(DATASET EXTRACT begins)

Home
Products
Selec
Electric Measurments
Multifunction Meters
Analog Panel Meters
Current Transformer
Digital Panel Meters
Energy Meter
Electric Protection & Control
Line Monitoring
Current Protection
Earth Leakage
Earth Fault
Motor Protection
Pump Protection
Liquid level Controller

(DATASET EXTRACT ends)

**INSTRUCTIONS TO FOLLOW**
Those lines of the records that contain the string "Panel" should be identified and copied.

**ANSWER SPACE**
Analog Panel Meters
Digital Panel Meters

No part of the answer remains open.